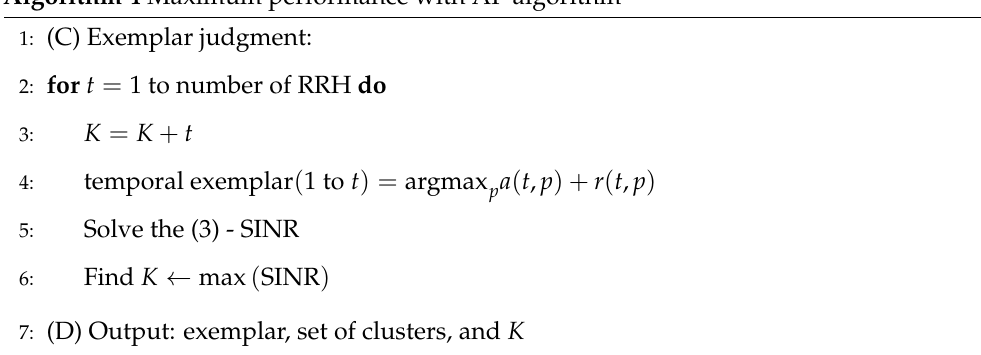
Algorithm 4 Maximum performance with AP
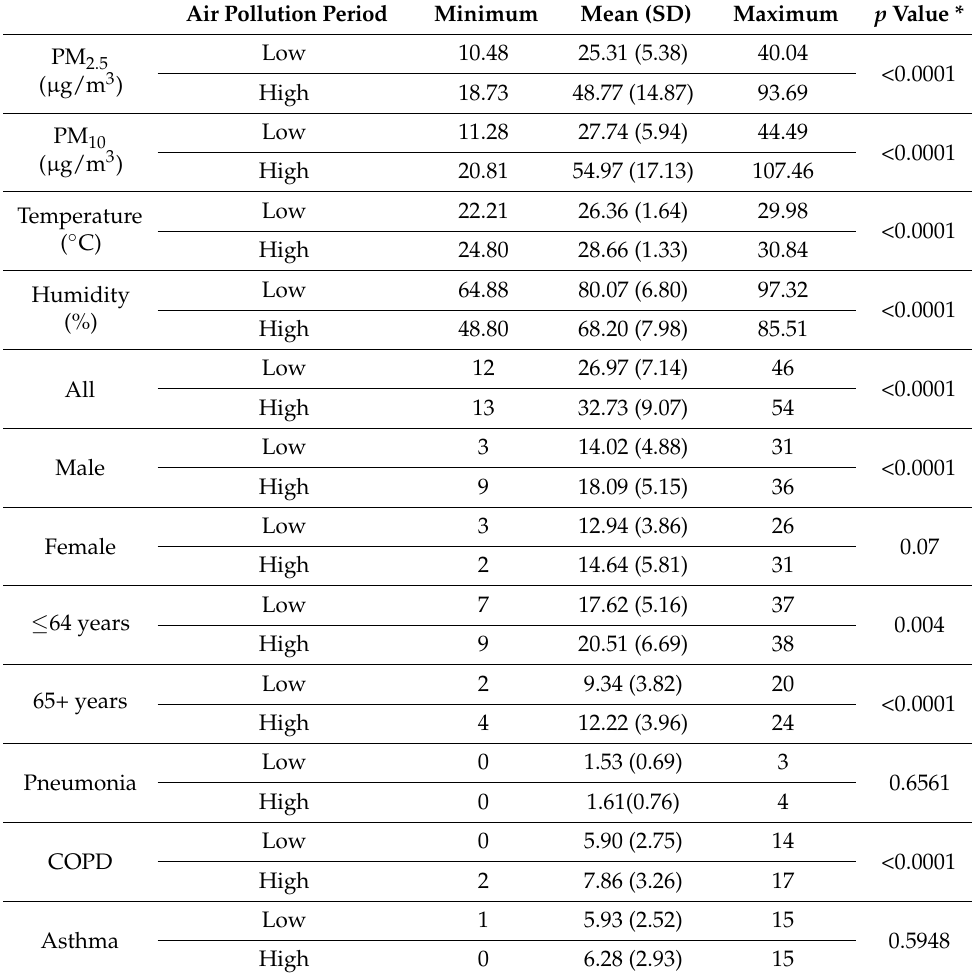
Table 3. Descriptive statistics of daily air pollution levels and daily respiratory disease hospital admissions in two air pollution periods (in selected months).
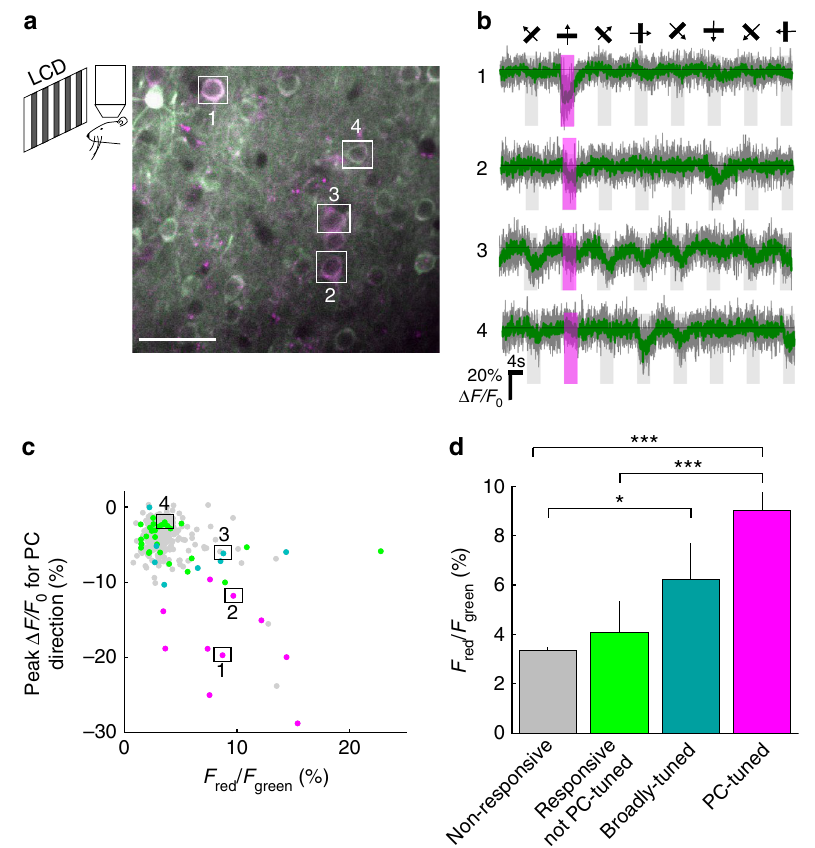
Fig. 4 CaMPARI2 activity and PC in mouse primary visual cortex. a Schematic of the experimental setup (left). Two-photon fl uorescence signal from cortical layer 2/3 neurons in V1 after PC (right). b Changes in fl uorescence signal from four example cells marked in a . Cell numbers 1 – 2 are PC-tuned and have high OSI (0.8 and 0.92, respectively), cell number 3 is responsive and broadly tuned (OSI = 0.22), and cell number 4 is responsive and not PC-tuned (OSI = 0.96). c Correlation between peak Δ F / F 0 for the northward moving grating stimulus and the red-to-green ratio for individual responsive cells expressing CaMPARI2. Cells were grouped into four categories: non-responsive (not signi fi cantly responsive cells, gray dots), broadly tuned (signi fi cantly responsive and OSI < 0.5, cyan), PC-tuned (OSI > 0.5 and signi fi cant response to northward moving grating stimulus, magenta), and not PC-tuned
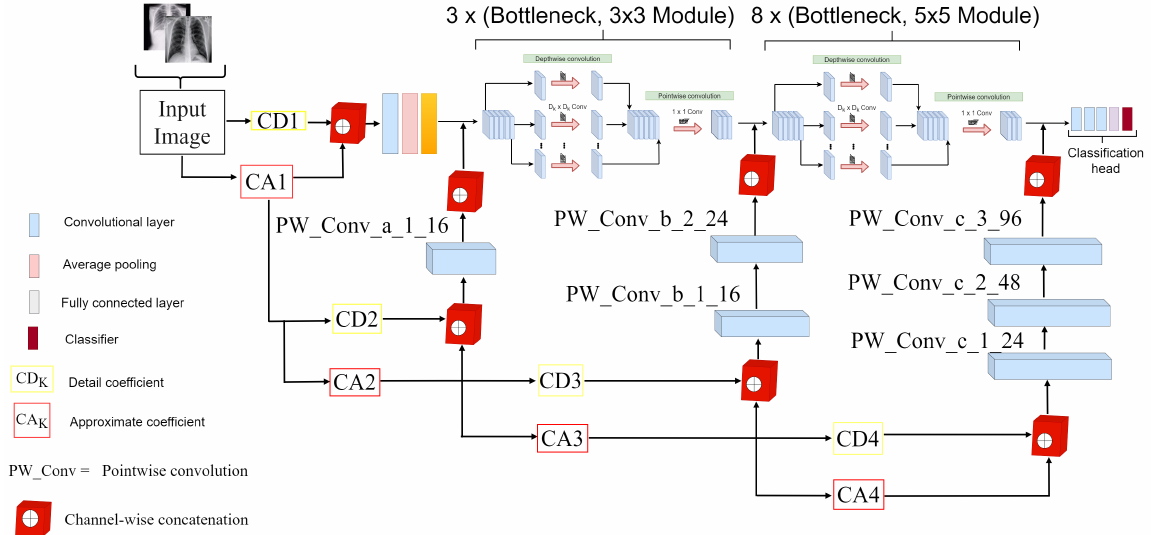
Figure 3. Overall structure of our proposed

_Work item_
In transcribing the material above, reproduce each line exactly and include none of the pictures.

_Solution for this exercise_
Algorithm 4 Maximum performance with AP
Table 3. Descriptive statistics of daily air pollution levels and daily respiratory disease hospital admissions in two air pollution periods (in selected months).
Fig. 4 CaMPARI2 activity and PC in mouse primary visual cortex. a Schematic of the experimental setup (left). Two-photon fl uorescence signal from cortical layer 2/3 neurons in V1 after PC (right). b Changes in fl uorescence signal from four example cells marked in a . Cell numbers 1 – 2 are PC-tuned and have high OSI (0.8 and 0.92, respectively), cell number 3 is responsive and broadly tuned (OSI = 0.22), and cell number 4 is responsive and not PC-tuned (OSI = 0.96). c Correlation between peak Δ F / F 0 for the northward moving grating stimulus and the red-to-green ratio for individual responsive cells expressing CaMPARI2. Cells were grouped into four categories: non-responsive (not signi fi cantly responsive cells, gray dots), broadly tuned (signi fi cantly responsive and OSI < 0.5, cyan), PC-tuned (OSI > 0.5 and signi fi cant response to northward moving grating stimulus, magenta), and not PC-tuned
Figure 3. Overall structure of our proposed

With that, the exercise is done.